Activity >> Output all of the records exactly, word for word.

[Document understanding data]

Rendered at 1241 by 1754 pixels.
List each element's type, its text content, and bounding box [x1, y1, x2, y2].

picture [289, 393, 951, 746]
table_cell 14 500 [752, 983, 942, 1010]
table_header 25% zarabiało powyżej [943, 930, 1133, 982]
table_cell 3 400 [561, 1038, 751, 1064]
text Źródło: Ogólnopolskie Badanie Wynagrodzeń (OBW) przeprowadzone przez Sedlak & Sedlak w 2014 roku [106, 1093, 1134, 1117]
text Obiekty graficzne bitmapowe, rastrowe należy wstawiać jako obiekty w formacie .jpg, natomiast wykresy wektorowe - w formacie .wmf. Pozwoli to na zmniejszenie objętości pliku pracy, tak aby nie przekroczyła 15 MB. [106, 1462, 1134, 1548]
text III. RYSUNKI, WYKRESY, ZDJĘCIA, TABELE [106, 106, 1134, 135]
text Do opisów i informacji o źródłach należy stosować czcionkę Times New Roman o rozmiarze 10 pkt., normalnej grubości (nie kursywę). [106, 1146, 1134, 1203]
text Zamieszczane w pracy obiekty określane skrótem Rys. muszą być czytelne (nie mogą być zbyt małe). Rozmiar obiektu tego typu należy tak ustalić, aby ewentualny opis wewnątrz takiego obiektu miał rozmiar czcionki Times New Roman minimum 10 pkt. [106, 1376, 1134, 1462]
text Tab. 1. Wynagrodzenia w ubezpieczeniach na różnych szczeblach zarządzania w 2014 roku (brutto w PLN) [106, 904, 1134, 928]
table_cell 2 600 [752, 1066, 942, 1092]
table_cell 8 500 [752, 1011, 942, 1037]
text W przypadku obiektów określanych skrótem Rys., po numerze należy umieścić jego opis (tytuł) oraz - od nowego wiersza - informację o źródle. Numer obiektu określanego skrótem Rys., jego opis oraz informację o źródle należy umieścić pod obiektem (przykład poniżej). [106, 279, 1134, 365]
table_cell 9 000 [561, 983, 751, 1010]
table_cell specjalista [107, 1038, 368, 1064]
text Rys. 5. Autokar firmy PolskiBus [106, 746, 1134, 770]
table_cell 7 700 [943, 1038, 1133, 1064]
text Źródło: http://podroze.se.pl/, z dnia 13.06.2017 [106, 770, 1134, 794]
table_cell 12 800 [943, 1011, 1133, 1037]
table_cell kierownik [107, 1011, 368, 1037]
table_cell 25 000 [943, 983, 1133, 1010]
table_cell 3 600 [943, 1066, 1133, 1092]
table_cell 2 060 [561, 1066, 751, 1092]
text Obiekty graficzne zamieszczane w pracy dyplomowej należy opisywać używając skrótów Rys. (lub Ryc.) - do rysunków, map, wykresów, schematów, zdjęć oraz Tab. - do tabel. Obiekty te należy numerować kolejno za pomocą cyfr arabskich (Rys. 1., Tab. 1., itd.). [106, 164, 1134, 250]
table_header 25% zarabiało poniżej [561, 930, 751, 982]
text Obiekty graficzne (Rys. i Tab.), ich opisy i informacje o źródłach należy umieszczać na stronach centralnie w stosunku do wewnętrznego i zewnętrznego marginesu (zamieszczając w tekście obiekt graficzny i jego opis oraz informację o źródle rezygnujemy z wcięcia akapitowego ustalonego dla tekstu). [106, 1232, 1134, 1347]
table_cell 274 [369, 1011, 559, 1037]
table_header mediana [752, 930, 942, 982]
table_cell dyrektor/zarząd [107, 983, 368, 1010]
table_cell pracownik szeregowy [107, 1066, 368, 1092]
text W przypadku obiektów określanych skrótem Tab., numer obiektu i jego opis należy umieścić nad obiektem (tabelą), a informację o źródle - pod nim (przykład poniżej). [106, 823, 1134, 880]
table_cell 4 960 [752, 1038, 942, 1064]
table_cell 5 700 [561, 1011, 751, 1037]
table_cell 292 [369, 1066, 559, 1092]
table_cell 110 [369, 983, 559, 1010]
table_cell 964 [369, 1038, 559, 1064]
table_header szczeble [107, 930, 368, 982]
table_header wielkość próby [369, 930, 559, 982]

Solution >>
Rendered at 1241 by 1754 pixels.
List each element's type, its text content, and bounding box [x1, y1, x2, y2].

picture [289, 393, 951, 746]
table_cell 14 500 [752, 983, 942, 1010]
table_header 25% zarabiało powyżej [943, 930, 1133, 982]
table_cell 3 400 [561, 1038, 751, 1064]
text Źródło: Ogólnopolskie Badanie Wynagrodzeń (OBW) przeprowadzone przez Sedlak & Sedlak w 2014 roku [106, 1093, 1134, 1117]
text Obiekty graficzne bitmapowe, rastrowe należy wstawiać jako obiekty w formacie .jpg, natomiast wykresy wektorowe - w formacie .wmf. Pozwoli to na zmniejszenie objętości pliku pracy, tak aby nie przekroczyła 15 MB. [106, 1462, 1134, 1548]
text III. RYSUNKI, WYKRESY, ZDJĘCIA, TABELE [106, 106, 1134, 135]
text Do opisów i informacji o źródłach należy stosować czcionkę Times New Roman o rozmiarze 10 pkt., normalnej grubości (nie kursywę). [106, 1146, 1134, 1203]
text Zamieszczane w pracy obiekty określane skrótem Rys. muszą być czytelne (nie mogą być zbyt małe). Rozmiar obiektu tego typu należy tak ustalić, aby ewentualny opis wewnątrz takiego obiektu miał rozmiar czcionki Times New Roman minimum 10 pkt. [106, 1376, 1134, 1462]
text Tab. 1. Wynagrodzenia w ubezpieczeniach na różnych szczeblach zarządzania w 2014 roku (brutto w PLN) [106, 904, 1134, 928]
table_cell 2 600 [752, 1066, 942, 1092]
table_cell 8 500 [752, 1011, 942, 1037]
text W przypadku obiektów określanych skrótem Rys., po numerze należy umieścić jego opis (tytuł) oraz - od nowego wiersza - informację o źródle. Numer obiektu określanego skrótem Rys., jego opis oraz informację o źródle należy umieścić pod obiektem (przykład poniżej). [106, 279, 1134, 365]
table_cell 9 000 [561, 983, 751, 1010]
table_cell specjalista [107, 1038, 368, 1064]
text Rys. 5. Autokar firmy PolskiBus [106, 746, 1134, 770]
table_cell 7 700 [943, 1038, 1133, 1064]
text Źródło: http://podroze.se.pl/, z dnia 13.06.2017 [106, 770, 1134, 794]
table_cell 12 800 [943, 1011, 1133, 1037]
table_cell kierownik [107, 1011, 368, 1037]
table_cell 25 000 [943, 983, 1133, 1010]
table_cell 3 600 [943, 1066, 1133, 1092]
table_cell 2 060 [561, 1066, 751, 1092]
text Obiekty graficzne zamieszczane w pracy dyplomowej należy opisywać używając skrótów Rys. (lub Ryc.) - do rysunków, map, wykresów, schematów, zdjęć oraz Tab. - do tabel. Obiekty te należy numerować kolejno za pomocą cyfr arabskich (Rys. 1., Tab. 1., itd.). [106, 164, 1134, 250]
table_header 25% zarabiało poniżej [561, 930, 751, 982]
text Obiekty graficzne (Rys. i Tab.), ich opisy i informacje o źródłach należy umieszczać na stronach centralnie w stosunku do wewnętrznego i zewnętrznego marginesu (zamieszczając w tekście obiekt graficzny i jego opis oraz informację o źródle rezygnujemy z wcięcia akapitowego ustalonego dla tekstu). [106, 1232, 1134, 1347]
table_cell 274 [369, 1011, 559, 1037]
table_header mediana [752, 930, 942, 982]
table_cell dyrektor/zarząd [107, 983, 368, 1010]
table_cell pracownik szeregowy [107, 1066, 368, 1092]
text W przypadku obiektów określanych skrótem Tab., numer obiektu i jego opis należy umieścić nad obiektem (tabelą), a informację o źródle - pod nim (przykład poniżej). [106, 823, 1134, 880]
table_cell 4 960 [752, 1038, 942, 1064]
table_cell 5 700 [561, 1011, 751, 1037]
table_cell 292 [369, 1066, 559, 1092]
table_cell 110 [369, 983, 559, 1010]
table_cell 964 [369, 1038, 559, 1064]
table_header szczeble [107, 930, 368, 982]
table_header wielkość próby [369, 930, 559, 982]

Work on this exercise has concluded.